YOUR TASK |
Copy the listing below word for word, from its first line through the line containing "picture [22, 1140, 1635, 1191]", including that line.

PROVIDED DATA |
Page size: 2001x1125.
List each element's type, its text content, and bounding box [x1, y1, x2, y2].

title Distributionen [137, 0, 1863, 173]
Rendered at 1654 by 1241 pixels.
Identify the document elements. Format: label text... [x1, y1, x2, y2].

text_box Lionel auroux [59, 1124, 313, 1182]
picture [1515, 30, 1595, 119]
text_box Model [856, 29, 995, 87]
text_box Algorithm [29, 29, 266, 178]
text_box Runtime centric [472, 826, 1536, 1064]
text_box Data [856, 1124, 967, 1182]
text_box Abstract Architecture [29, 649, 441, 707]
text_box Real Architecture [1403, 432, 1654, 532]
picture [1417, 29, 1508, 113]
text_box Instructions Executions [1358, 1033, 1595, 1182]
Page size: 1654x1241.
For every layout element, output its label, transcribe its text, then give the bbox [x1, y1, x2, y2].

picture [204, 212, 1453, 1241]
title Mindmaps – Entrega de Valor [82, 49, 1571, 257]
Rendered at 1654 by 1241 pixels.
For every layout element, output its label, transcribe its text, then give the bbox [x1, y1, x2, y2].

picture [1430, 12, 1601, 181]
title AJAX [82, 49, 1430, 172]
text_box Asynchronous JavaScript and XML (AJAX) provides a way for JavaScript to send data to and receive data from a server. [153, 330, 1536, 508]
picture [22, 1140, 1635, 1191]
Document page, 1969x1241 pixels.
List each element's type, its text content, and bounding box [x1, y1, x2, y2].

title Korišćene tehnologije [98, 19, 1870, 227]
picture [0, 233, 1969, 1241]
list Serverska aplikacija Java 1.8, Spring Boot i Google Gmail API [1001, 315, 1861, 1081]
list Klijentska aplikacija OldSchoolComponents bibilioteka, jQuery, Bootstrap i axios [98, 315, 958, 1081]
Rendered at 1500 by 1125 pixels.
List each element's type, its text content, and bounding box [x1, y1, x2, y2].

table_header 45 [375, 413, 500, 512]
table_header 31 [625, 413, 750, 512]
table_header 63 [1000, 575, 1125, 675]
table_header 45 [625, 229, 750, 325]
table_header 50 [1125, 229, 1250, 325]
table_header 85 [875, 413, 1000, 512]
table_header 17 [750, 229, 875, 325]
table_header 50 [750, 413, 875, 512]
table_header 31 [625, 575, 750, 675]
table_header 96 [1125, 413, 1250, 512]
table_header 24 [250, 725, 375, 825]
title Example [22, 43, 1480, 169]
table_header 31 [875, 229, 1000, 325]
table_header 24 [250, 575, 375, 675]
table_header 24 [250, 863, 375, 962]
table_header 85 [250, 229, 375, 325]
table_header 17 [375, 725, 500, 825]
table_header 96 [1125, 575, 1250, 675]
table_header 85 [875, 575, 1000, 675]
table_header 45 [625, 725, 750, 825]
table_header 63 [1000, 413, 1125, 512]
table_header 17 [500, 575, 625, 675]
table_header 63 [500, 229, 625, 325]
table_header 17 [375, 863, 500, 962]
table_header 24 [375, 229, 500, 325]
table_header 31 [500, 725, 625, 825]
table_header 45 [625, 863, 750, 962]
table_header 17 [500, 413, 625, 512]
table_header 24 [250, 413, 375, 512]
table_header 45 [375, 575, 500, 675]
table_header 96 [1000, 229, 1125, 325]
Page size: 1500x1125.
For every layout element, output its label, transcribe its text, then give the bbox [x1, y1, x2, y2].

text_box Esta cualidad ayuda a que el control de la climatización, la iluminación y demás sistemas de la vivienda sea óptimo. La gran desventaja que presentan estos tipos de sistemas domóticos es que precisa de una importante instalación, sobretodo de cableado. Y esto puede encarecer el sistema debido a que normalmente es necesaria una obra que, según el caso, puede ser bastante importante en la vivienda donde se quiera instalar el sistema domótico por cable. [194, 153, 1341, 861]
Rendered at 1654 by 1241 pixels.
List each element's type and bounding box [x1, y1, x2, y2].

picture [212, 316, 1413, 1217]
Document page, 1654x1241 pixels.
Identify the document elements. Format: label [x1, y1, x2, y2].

THE RESPONSE |
Page size: 2001x1125.
List each element's type, its text content, and bounding box [x1, y1, x2, y2].

title Distributionen [137, 0, 1863, 173]
Rendered at 1654 by 1241 pixels.
Identify the document elements. Format: label text... [x1, y1, x2, y2].

text_box Lionel auroux [59, 1124, 313, 1182]
picture [1515, 30, 1595, 119]
text_box Model [856, 29, 995, 87]
text_box Algorithm [29, 29, 266, 178]
text_box Runtime centric [472, 826, 1536, 1064]
text_box Data [856, 1124, 967, 1182]
text_box Abstract Architecture [29, 649, 441, 707]
text_box Real Architecture [1403, 432, 1654, 532]
picture [1417, 29, 1508, 113]
text_box Instructions Executions [1358, 1033, 1595, 1182]
Page size: 1654x1241.
For every layout element, output its label, transcribe its text, then give the bbox [x1, y1, x2, y2].

picture [204, 212, 1453, 1241]
title Mindmaps – Entrega de Valor [82, 49, 1571, 257]
Rendered at 1654 by 1241 pixels.
For every layout element, output its label, transcribe its text, then give the bbox [x1, y1, x2, y2].

picture [1430, 12, 1601, 181]
title AJAX [82, 49, 1430, 172]
text_box Asynchronous JavaScript and XML (AJAX) provides a way for JavaScript to send data to and receive data from a server. [153, 330, 1536, 508]
picture [22, 1140, 1635, 1191]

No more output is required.